Attaqué au chumbo, un client du Barfly s’est retourné contre son agresseur en lui assénant plusieurs coups de couteau. Un revirement qui ne coche pas les cases de la légitime défense… Les deux prévenus ont écopé de peines de prison avec sursis.
Ils avaient croisé le fer, ou plutôt le couteau et le coupe-coupe il y a trois ans à la sortie de Barfly. Ce mercredi, deux hommes étaient entendus au tribunal correctionnel de Mamoudzou, tous deux dans le rôle à la fois de victimes et de prévenus. L’un pour violence suivie d’incapacité n’excédant pas huit jours avec usage d’une arme et en état d’ivresse manifeste ; l’autre pour violence suivie de mutilation ou infirmité permanente. Car c’est là que la lame blesse : le premier y aura perdu une phalange…
Le drame remonte au 15 avril 2018. Cette nuit-là, Monsieur I. profite d’une soirée dansante avec sa femme et l’une de ses amies, au Barfly donc. L’alcool coule à flots, jusqu’à ce que les dames décident de rentrer. Monsieur I. les suit à quelques minutes d’intervalle, mais quand il arrive sur le parking, le mari trouve un homme en train de tenter de forcer sa voiture. Alors qu’il s’interpose, un troisième individu surgit de nulle part, armé d’une machette. “Tu fais le beau parce que tu es avec deux femmes”, lui aurait lancé Monsieur M., le deuxième prévenu du jour, avant de lui asséner un premier coup de chumbo au visage. À un doigt près ! “Si je n’avais pas mis ma main, je ne serais pas devant vous aujourd’hui”, retrace Monsieur I., la voix tremblante face aux juges. Une version corroborée par les témoignages de sa femme et son amie. Il finira avec 21 jours d’incapacité temporaire de travail.
Cinq plaies en retour
Mais l’histoire ne s’arrête pas là. Aveuglé par la rage et le sang, l’homme désormais amputé se met à poursuivre son agresseur. À terre, Monsieur M. prend plusieurs coups de couteau : il finira avec 5 plaies, dont l’une assez profonde au thorax qui nécessitera des points de suture et une ITT de 8 jours. Seule l’intervention d’un tiers, un ami présent à la soirée, parviendra à arrêter l’homme au couteau, en jetant son arme à la mer. Une lame dont on ne parvient pas trop à déterminer la provenance, tant les explications du prévenu restent vagues à la barre. Lui prétend l’avoir ramassé après avoir reçu le coup de machette, alors que l’une des témoins a expliqué en audition qu’il l’avait “dès le départ”. Mais à part ce léger flou, Monsieur I. ne nie pas les faits : “je me suis senti en danger, j’essayais de me défendre (…), ce n’était pas mon intention de le blesser, j’avais peur”, répète-t-il inlassablement trois ans après les faits.

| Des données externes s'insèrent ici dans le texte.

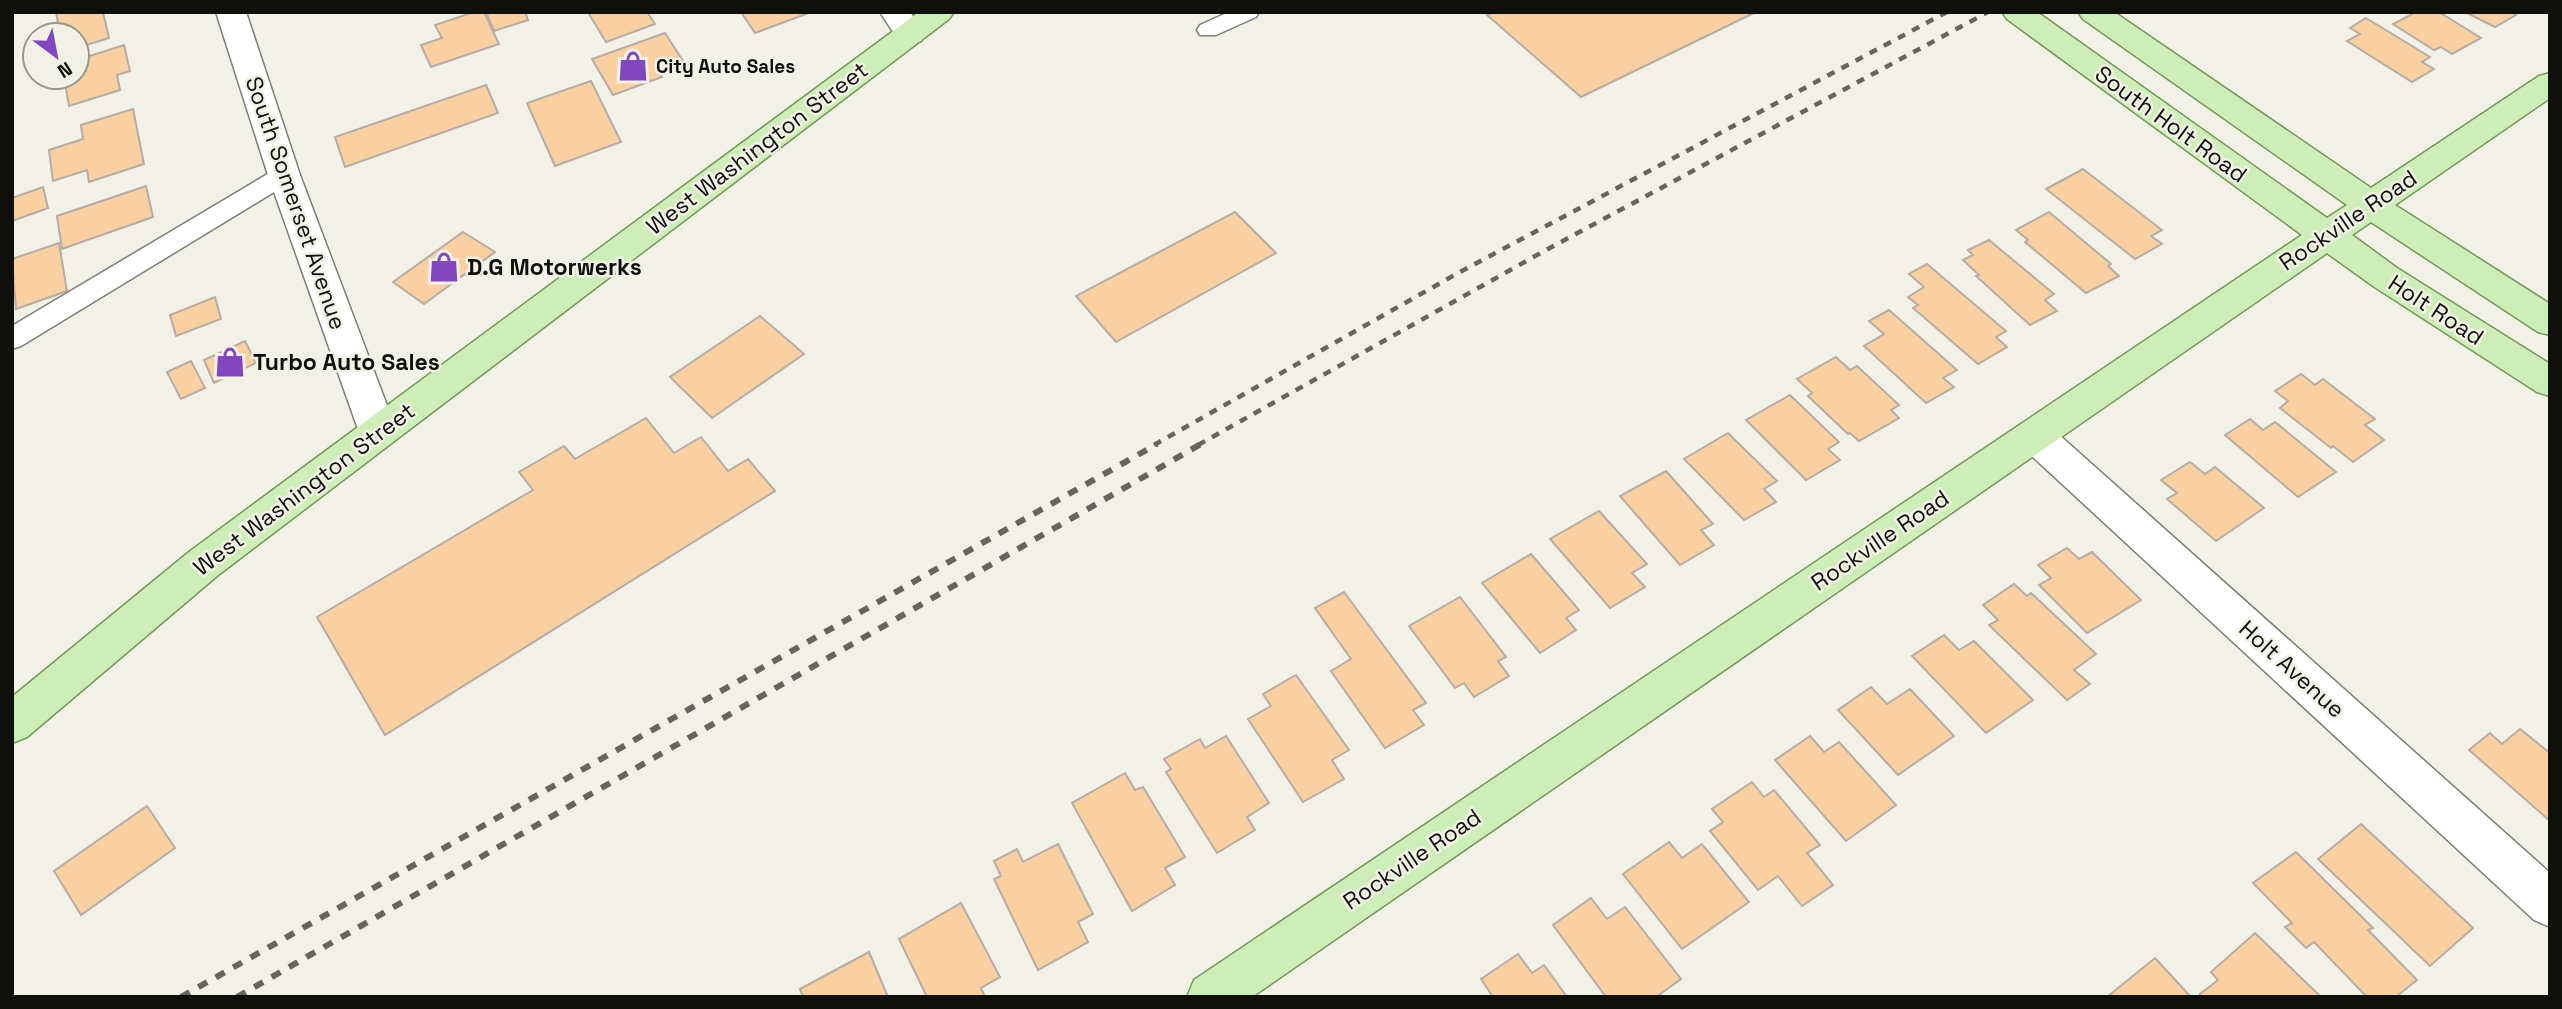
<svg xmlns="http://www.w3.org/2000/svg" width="2562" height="1009" viewBox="0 0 2562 1009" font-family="'Space Grotesk',sans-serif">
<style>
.building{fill:#fad0a0;stroke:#b5ada5;stroke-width:2}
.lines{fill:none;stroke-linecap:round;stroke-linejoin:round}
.lane-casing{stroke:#7e7d74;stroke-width:3}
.street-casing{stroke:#7e7d74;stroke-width:3}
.primary-casing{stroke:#74995b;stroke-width:3}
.lane{fill:#fff;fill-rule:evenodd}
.street{fill:#fff;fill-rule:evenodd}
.primary{fill:#cdeeb6;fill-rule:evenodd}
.rail-far1{stroke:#65645e;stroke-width:4.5;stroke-dasharray:8 8;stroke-linecap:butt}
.rail{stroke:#65645e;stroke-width:6;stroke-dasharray:10 10;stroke-linecap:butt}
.labels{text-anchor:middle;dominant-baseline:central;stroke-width:5;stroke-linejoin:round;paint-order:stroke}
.far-poi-label{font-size:19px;font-weight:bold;fill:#0f0f0b;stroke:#f2f1e6;text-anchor:start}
.street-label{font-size:23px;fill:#0f0f0b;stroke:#f2f1e6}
.poi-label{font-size:23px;font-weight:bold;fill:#0f0f0b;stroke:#f2f1e6;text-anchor:start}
</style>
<rect width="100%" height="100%" fill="#f2f1e6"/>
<g class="building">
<path d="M56 12H103L109 38 77 48V35H60Z"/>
<path d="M474 12H484L499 44 431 67 421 45 442 38 435 25Z"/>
<path d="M486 12H525L528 20 494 31Z"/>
<path d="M593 12H647L655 24 606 42 589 14Z"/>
<path d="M741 12H804L806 14 755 33Z"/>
<path d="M1494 12H1756L1581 97 1487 15Z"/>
<path d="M2416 12H2439L2481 38 2452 54 2441 47 2434 50 2393 24Z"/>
<path d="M2465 12H2511L2516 15 2495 27Z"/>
<path d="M2366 18 2430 57 2422 62 2434 69 2412 82 2347 41 2360 34 2350 28Z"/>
<path d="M665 33 683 61 658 71 662 77 613 95 592 59Z"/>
<path d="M124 45 130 71 117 75 120 90 69 106 64 77H77V60Z"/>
<path d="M591 81 621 142 555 166 527 103Z"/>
<path d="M486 85 498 113 345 167 335 137Z"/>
<path d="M133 109 144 164 89 182 87 170 53 181 49 150 83 139 81 125Z"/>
<path d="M2083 169 2162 230 2151 236 2162 244 2135 259 2046 189Z"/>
<path d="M146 186 153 217 62 249 57 216Z"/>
<path d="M43 187 48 208 12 221V198Z"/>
<path d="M1235 212 1276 253 1116 342 1076 296Z"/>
<path d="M2049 212 2111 264 2108 266 2119 276 2086 293 2025 242 2028 240 2016 230Z"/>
<path d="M463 232 495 252 424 304 393 282Z"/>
<path d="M1989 240 2054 294 2045 300 2057 311 2030 325 1976 276 1979 275 1963 260 1973 255 1968 250Z"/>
<path d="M59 243 67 291 16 309 12 259Z"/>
<path d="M1927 264 2006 331 1996 337 2007 347 1978 364 1913 308 1918 305 1908 297 1924 287 1909 274Z"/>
<path d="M215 297 221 319 176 336 170 315Z"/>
<path d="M1889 310 1957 370 1943 378 1954 387 1926 403 1864 346 1884 334 1869 321Z"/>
<path d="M760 316 804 354 712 418 670 377Z"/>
<path d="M245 341 256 363 214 383 204 360Z"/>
<path d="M1836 357 1850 370 1857 366 1899 405 1891 410 1899 418 1859 441 1850 433 1848 434 1808 396 1812 393 1797 379Z"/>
<path d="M191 361 205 388 181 399 167 372Z"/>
<path d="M2301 374 2315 385 2323 379 2375 419 2365 425 2384 440 2353 462 2333 446 2331 448 2280 408 2288 401 2275 391Z"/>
<path d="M1790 395 1839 442 1828 449 1840 460 1806 480 1746 420Z"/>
<path d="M646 418 674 453 701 437 728 471 748 459 775 491 385 735 317 617 533 490 519 472 564 446 575 459Z"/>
<path d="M2250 419 2263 430 2275 422 2336 472 2298 497 2225 435Z"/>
<path d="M1728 433 1777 481 1764 489 1776 502 1744 520 1684 459Z"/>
<path d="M2190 462 2205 474 2215 467 2264 508 2216 541 2167 499 2177 493 2161 480Z"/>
<path d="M1666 471 1713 524 1701 530 1714 545 1680 565 1620 496Z"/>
<path d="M1599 511 1647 564 1632 573 1645 587 1610 608 1550 539Z"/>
<path d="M2067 548 2079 559 2092 552 2141 600 2087 633 2039 585 2051 578 2038 565Z"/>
<path d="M1531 554 1579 610 1566 618 1576 630 1540 653 1482 583Z"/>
<path d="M2014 584 2027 596 2031 593 2096 654 2074 670 2090 684 2067 700 1989 625 1998 620 1983 605Z"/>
<path d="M1344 592 1426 703 1413 710 1424 725 1385 748 1331 671 1351 659 1315 608Z"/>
<path d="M1460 597 1506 657 1498 661 1509 676 1474 697 1464 683 1455 688 1409 626Z"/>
<path d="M1944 635 1959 650 1974 641 2033 700 1986 733 1912 656Z"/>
<path d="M1296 675 1349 750 1332 760 1344 779 1303 802 1248 719 1271 706 1263 694Z"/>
<path d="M1871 687 1887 704 1910 689 1954 736 1898 775 1838 710Z"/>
<path d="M2520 729 2550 753V821L2469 750 2490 733 2502 744Z"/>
<path d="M1226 736 1269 803 1247 817 1255 830 1217 853 1166 772 1171 769 1164 759 1200 739 1205 748Z"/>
<path d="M1810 736 1824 752 1839 742 1896 805 1846 841 1775 760Z"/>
<path d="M1125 773 1135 790 1143 787 1185 857 1165 868 1175 885 1132 911 1072 803Z"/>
<path d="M1752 782 1764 797 1774 790 1820 845 1807 853 1833 885 1802 906 1778 876 1758 890 1710 831 1723 822 1712 809Z"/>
<path d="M147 806 175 848 81 915 54 871Z"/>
<path d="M2361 824 2473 928 2430 966 2318 859Z"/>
<path d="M1669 842 1682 858 1702 844 1749 902 1682 949 1623 874Z"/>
<path d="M1058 844 1093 914 1078 922 1088 942 1038 970 994 879 1001 876 994 861 1017 849 1023 862Z"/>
<path d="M2296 852 2373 928 2368 930 2417 980 2396 997H2367L2314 942 2306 948 2285 927 2292 923 2253 883Z"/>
<path d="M1591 898 1607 919 1625 907 1681 979 1656 997H1606L1553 925Z"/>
<path d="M961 903 1000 977 981 988 985 997H927L899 939Z"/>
<path d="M2255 933 2321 997H2202L2200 994 2218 980 2211 972Z"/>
<path d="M869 952 888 997H803L800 989Z"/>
<path d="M1518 954 1532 973 1544 965 1567 997H1493L1481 979Z"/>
<path d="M2155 958 2191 997H2107Z"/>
</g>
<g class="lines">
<g class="lane-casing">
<g id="lane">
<path d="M1229 12H1259L1256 17 1216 35H1200L1197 30 1200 25Z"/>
<path d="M284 167 292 169 296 175 292 181 21 346 12 349V326L276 169Z"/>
</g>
</g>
<g class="street-casing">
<g id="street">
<path d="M216 12H246L300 175 397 432 391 443 378 447 365 443 359 432 268 175Z"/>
<path d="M880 12H910L925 34 921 41 910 44 899 41Z"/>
<path d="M2034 420 2047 424 2550 873V927L2534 920 2021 446 2015 435 2021 424Z"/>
</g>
</g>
<g class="primary-casing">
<g id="primary">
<path d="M919 12H954L949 19 217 576 27 737 12 743V697L189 552Z"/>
<path d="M2002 12H2037L2327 218 2347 205 2083 19 2078 12H2114L2371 188 2539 76 2550 73V98L2395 205 2550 304V335L2538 332 2371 222 2352 235 2397 268 2550 364V396L2537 392 2373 286 2327 253 1252 997H1187L1194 980 2302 235 2007 19Z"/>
</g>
</g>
<use href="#lane" class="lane"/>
<use href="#street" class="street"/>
<use href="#primary" class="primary"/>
<g class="rail-far1">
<path d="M1154 445 1458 273 1947 12"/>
<path d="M1198 445 1546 250 1988 12"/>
</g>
<g class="rail">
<path d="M181 997 1157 444"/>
<path d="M237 997 1201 444"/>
</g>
</g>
<defs>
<g id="shop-bare" transform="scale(2.415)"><path d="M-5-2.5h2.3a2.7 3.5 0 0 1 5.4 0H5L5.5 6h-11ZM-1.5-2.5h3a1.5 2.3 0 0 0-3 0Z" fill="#8047be" stroke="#f2f1e6" stroke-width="2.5" paint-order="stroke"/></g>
</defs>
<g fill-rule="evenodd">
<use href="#shop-bare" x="633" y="66"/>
<use href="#shop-bare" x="444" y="267"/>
<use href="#shop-bare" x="230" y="362"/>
</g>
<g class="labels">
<g class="far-poi-label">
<text x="656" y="66">City Auto Sales</text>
</g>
<g class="street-label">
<text transform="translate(2171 124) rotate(36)">South Holt Road</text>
<text transform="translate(757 148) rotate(-37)">West Washington Street</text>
<text transform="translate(296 203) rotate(71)">South Somerset Avenue</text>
<text transform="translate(2348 220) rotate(-34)">Rockville Road</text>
<text transform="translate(2436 310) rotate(33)">Holt Road</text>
<text transform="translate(304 489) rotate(-37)">West Washington Street</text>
<text transform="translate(1880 540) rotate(-34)">Rockville Road</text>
<text transform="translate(2292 669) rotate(42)">Holt Avenue</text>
<text transform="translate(1412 859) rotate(-34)">Rockville Road</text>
</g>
<g class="poi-label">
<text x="467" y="267">D.G Motorwerks</text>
<text x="253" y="362">Turbo Auto Sales</text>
</g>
</g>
<rect width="2562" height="1009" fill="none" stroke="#0f0f0b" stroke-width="28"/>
<g transform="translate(56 56) rotate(148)"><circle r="33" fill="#f2f1e6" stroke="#97978e" stroke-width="2"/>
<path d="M0-5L12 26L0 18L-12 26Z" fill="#8047be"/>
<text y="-10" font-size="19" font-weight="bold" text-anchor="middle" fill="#0f0f0b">N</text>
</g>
</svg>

Coupe-coupe contre couteau
Du côté de la partie adverse, le discours n’est pas le même. “D’après ce que j’ai entendu, il s’est coupé le doigt tout seul”, fait valoir le plus rondelet des deux hommes, quand vient son tour d’expliquer le déroulé des événements. “Je vois trois personnes, et l’un avec un couteau, je lui dis : ‘‘on a tous un couteau, lâche ton couteau’’ et donc je suis allé cherché un coupe-coupe.” “C’est votre manière de résoudre les conflits ?”, tance la présidente. Mais ni cette pique ni les suivantes n’inciteront le bonhomme à reconnaître une responsabilité dans la mutilation de son coprévenu. Une position qui ne lui attirera pas les faveurs du tribunal : l’homme écope de trois ans de prison dont deux avec sursis probatoire de deux ans – l’année de prison ferme pouvant être aménagée. Monsieur I. quant à lui s’en sortira avec 10 mois de prison avec sursis. Les deux s’étant constitués parties civiles, ils se doivent respectivement : 5.000 euros pour le préjudice moral et 10.000 euros pour le préjudice physique de Monsieur I. ; et 1.500 euros pour le préjudice moral et la même somme pour le préjudice physique de Monsieur M. Le parquet avait requis 12 mois de prison ferme pour le premier et quatre ans dont trois avec sursis probatoire pour le second. “Il a quand même perdu un doigt, c’est la sanction la plus grave”, a souligné la procureure. Coupé dans le vif.